Yotebber era stato uno dei centri che avevano dato inizio alla lotta di liberazione. I Boss vi avevano effettuato rappresaglie con bombe e gas venefici. Migliaia di persone erano morte. Intere città erano state bruciate per eliminare i cadaveri non sepolti di uomini e di animali. Alla foce del grande fiume si era formata una diga di corpi putrescenti. Ma tutto questo apparteneva al passato. Adesso Yeowe era libero, e nuovo membro dell'Ekumene dei Mondi. Havzhiva, nel suo ruolo di Vice-Nunzio, era in arrivo per aiutare la popolazione della regione di Yotebber a dare inizio alla sua nuova storia. Ovvero, dal punto di vista di un Hainese, a ricollegarsi alla storia del passato.

Fu ricevuto alla stazione di Città di Yotebber da una gran folla in agitazione, urlante e festante, dietro transenne controllate da poliziotti e soldati. Dinanzi alle transenne c'era una delegazione di autorità che indossavano splendidi mantelli, emblemi del loro grado e uniformi variamente decorate. Erano quasi tutti grandi, maestosi, molto appariscenti. Ci furono discorsi di benvenuto, cronisti e fotografi per i notiziari della olorete e delle emittenti neosensoriali. Non ci fu confusione, comunque. Quei personaggi maestosi tenevano la situazione sotto controllo. Volevano che il loro ospite sentisse di essere benvenuto, di essere ben accetto, di essere, come aveva detto il Capo nel suo discorso conciso ed eloquente, il "nunzio del futuro".
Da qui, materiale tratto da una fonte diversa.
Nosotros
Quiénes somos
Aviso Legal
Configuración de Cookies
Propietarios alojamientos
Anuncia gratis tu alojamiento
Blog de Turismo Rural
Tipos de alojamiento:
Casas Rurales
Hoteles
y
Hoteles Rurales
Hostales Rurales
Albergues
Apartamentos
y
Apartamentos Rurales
Quella notte, nel suo lussuoso appartamento nel palazzo di uno dei possidenti della città trasformato in albergo, Havzhiva pensò, Se sapessero che il loro uomo del futuro è cresciuto in un villaggio e non ha mai visto una trasmissione neosensoriale prima di venire qui…
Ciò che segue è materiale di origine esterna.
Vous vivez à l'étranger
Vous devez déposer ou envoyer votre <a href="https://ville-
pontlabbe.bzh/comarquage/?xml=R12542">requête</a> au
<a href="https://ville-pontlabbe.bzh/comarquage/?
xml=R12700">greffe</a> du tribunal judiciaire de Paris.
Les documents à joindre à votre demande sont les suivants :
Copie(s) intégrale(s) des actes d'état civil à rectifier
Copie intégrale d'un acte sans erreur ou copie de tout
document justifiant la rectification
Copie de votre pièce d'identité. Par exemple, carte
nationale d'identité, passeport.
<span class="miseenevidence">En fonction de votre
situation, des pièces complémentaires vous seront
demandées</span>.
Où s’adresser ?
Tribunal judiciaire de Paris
Sperava di non deludere quella gente. Fin da quando aveva fatto per la prima volta la loro conoscenza su Werel gli erano piaciuti, nonostante il loro sistema sociale abnorme. Erano ricchi di energia vitale e orgoglio e, qui su Yeowe, anche di aneliti di giustizia. Havzhiva considerava la giustizia alla stessa stregua di quell'antico Terrestre che aveva detto, a proposito di un dio a lui estraneo: Ci credo perché è impossibile. Dormì bene e si svegliò di buon'ora, nel mattino luminoso e tiepido, pieno di aspettative. Uscì per cominciare a esplorare la città, la sua città.

Il portiere (era sconcertante pensare che gente che aveva combattuto così strenuamente per la propria libertà mantenesse impieghi di tipo servile) tentò in tutti i modi di convincerlo a prendere una vettura, una guida, evidentemente sconvolto dall'idea che un personaggio così importante potesse uscire tanto di buon'ora, a piedi, senza una scorta. Mentre usciva, il disgraziato portiere gli gridò dietro, «Oh, signore, non entri nel parco, mi raccomando, signore!»